Ce qu’il convient de retenir

Tout d’abord, il paraît utile de rappeler une récente modification de la loi sur la TVA qui touchait déjà les entrepreneurs étrangers: l’imposition des travaux effectués sur le territoire suisse dès lors que le chiffre d’affaires annuel de ces prestations dépassait le seuil de 100 000 fr. par année. Ce dispositif mis en œuvre dès 2015 visait déjà spécifiquement les entrepreneurs étrangers et était destiné à remettre sur un même pied d’égalité les acteurs étrangers et suisses actifs dans ce domaine.

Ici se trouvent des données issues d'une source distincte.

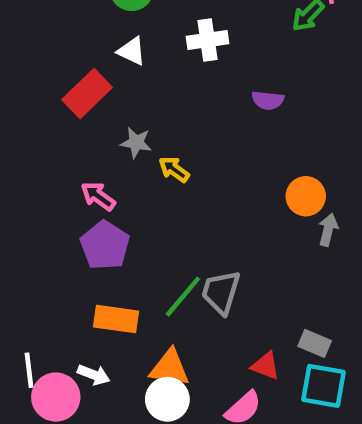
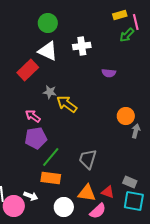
white triangle: (132, 51) -> (48, 51), size x1.5
yellow arrow: (174, 169) -> (67, 104), size x1.5
purple pentagon: (105, 245) -> (36, 138), turned 30
green line: (183, 297) -> (51, 157), moved
orange rectangle: (116, 319) -> (51, 178), moved
orange triangle: (170, 368) -> (87, 193), moved

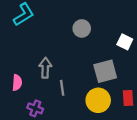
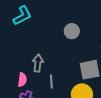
pink semicircle: (17, 83) -> (22, 80), moved

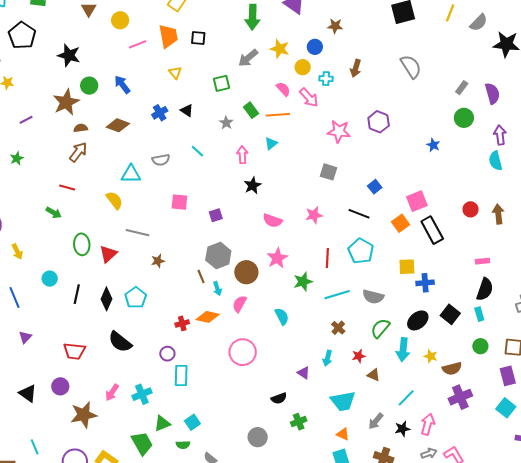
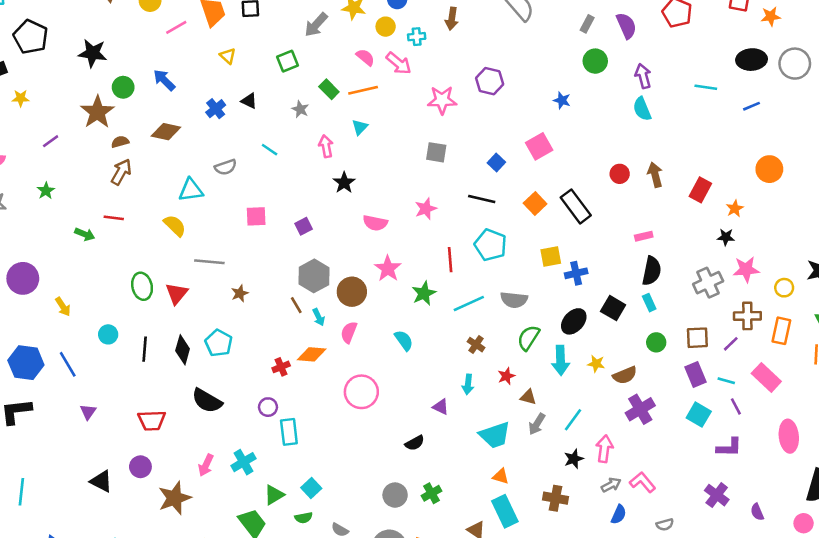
pink square: (417, 201) -> (539, 146), moved
green arrow: (54, 213) -> (85, 234), moved
gray arrow: (376, 421) -> (537, 424), moved
green cross: (299, 422) -> (431, 493), moved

Dès 2018, ce dispositif va encore se renforcer avec l’abandon de la distinction entre les activités réalisées sur le territoire suisse et à l’étranger. En effet, dès le 1er janvier de l’année prochaine, c’est le chiffre d’affaires mondial qui sera considéré. Cela reviendra donc à imposer les prestations réalisées sur le territoire suisse dès le premier franc, dès lors que le chiffre d’affaires total de l’entreprise étrangère dépasse 100 000 fr. par année.

Un autre trou dans les mailles du filet fiscal concernait l’envoi, depuis l’étranger, de biens dont la valeur unitaire, générant moins de 5 fr. d’impôt, tombe sous le coup d’une exonération fiscale. Avec l’avènement d’internet, l’expédition vers le territoire suisse de ce genre de biens a pris un essor considérable et concerne des acteurs importants de ce marché. Ainsi, ceux d’entre eux qui réaliseront des ventes pour plus de 100 000 fr. par année avec des envois à destination du marché suisse devront obligatoirement s’enregistrer au plus tard
le 1er  janvier 2019.

En revanche, les prestations de services imposables auprès de destinataires suisses (par exemple les prestations de conseil) resteront soumises au principe de l’autoliquidation, soit une imposition auprès du bénéficiaire des prestations, sous réserve que ce dernier en remplisse les conditions. De même, les importations ne tombant pas sous le coup de l’exonération citée au chapitre précédent resteront soumises au régime ordinaire de l’impôt sur les importations.

Très fortes répercussions

Pour les entrepreneurs étrangers, les nouvelles règles contenues dans ces dispositions législatives peuvent avoir de très fortes répercussions sur les activités telles qu’elles étaient menées jusqu’alors.
De plus, même dans les cas où ceux-ci puissent encore échapper à l’impôt en Suisse, il pourrait être plus judicieux pour eux, dans certaines situations, d’envisager un assujettissement volontaire afin de se profiler de manière identique à n’importe quel commerçant local.